The Nazi occupation of Latvia brought the atrocities of the holocaust with it. The first mass murders of Jews began in 1941 with the largest actions taking place in Riga, Daugavpils, and Liepāja, as well as in other smaller towns.
Minister of Foreign Affairs Edgars Rinkēvičs provided an early reminder of the occasion on social media.
Today Latvia mourns thousands and thousands of Jews that have been murdered by Nazis and their collaborators during #Holocaust, hate speech and totalitarian ideologies form the basis for such horrific crimes, this is why we must continuously remind history and say #NeverAgain pic.twitter.com/xLYzrTj1JK
— Edgars Rinkēvičs (@edgarsrinkevics) July 4, 2020
State President Egils Levits, who himself has partly Jewish family heritage, laid flowers at a special ceremony on July 3 at the site of the former Rīga Great Choral Synagogue, burned to the ground in one of the most horrific episodes of the Second World War in Latvia.
Officials including Prime Minister Krišjānis Kariņš and Saeima speaker Ināra Mūrniece also attended the ceremony, along with leaders of Latvia's Jewish community.
?FOTO: Valsts prezidents Egils Levits piedalās Ebreju tautas genocīda upuru piemiņas dienai veltītajā ziedu nolikšanas ceremonijā https://t.co/1Xk6oKAIwo
— Valsts prezidents (@Rigas_pils) July 3, 2020
More information about those horrific events can be read at the website of the Museum of the Occupation of Latvia which records:
"The first mass murders of Latvian Jews started in July and continued until September.
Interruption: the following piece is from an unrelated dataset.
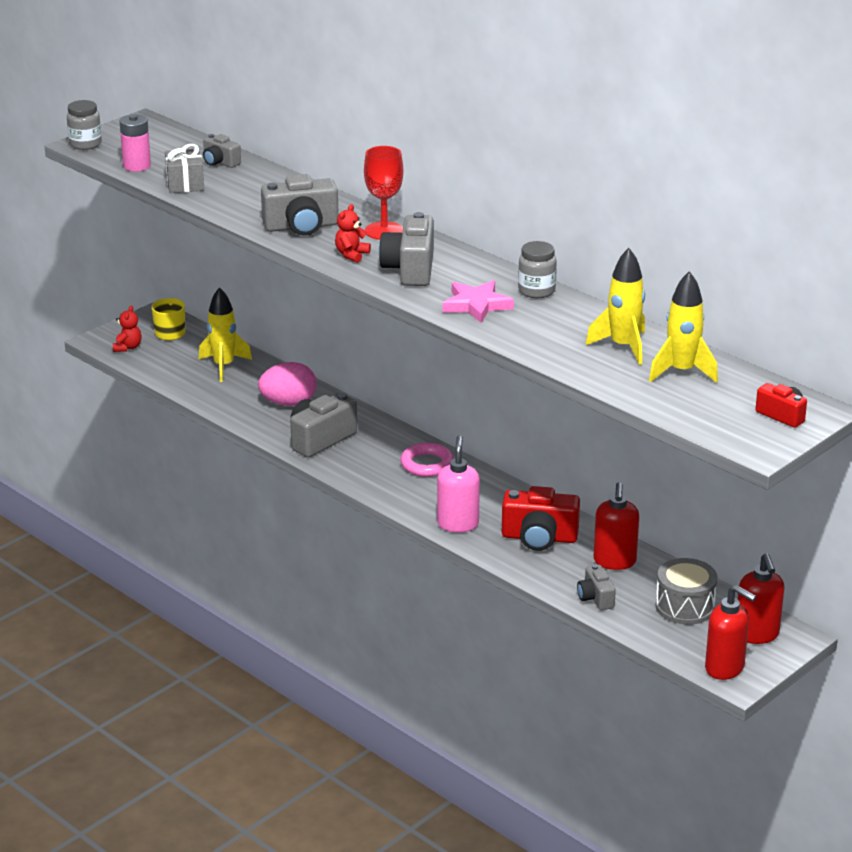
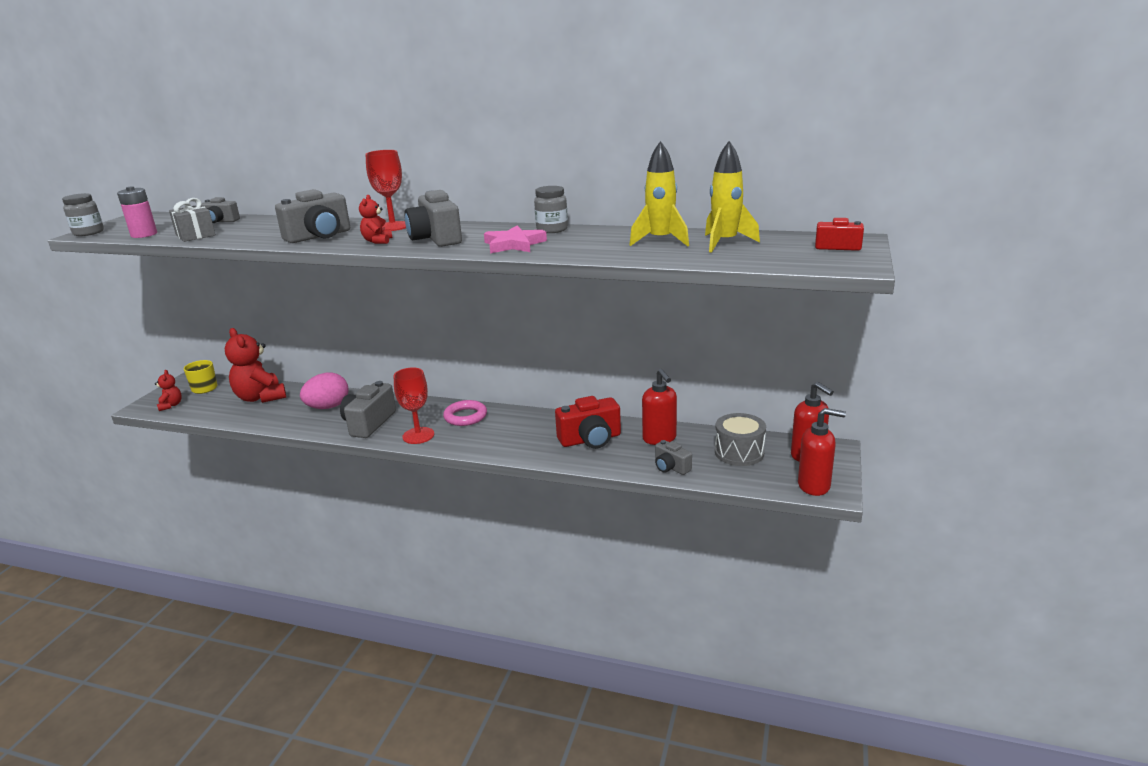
camera: 25 degrees left, 5 degrees down
yellow rocket [199,287,252,382] -> red teddy bear [225,328,286,403]
pink soap dispenser [437,435,480,532] -> none
none -> red goblet [394,368,434,444]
Groups of Jews were ordered to be shot in Riga, Daugavpils and in many smaller towns. Recent research shows that all these actions were organised by the German authorities but usually carried out by Latvian auxiliaries without direct German involvement.
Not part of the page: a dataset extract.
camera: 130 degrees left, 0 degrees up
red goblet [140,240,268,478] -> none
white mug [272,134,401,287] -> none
"In September, the remaining Jews in Riga were herded into a fenced-in ghetto in the city's Moscow Suburb and forcibly kept there under guard.
"From the Riga Ghetto, under the direct supervision of Friedrich Jeckeln, about 25,000 Jews were driven on foot to Rumbula Forest, on the outskirts of Riga, and murdered there in two operations— on 30 November and 8 December 1941. Latvians performed guard duties; Jeckeln's SS men shot the victims."
"About 3000 Jews from Liepāja were murdered between 15 and 17 December. This was practically the end of the mass annihilation of approximately 70,000 Latvian Jews."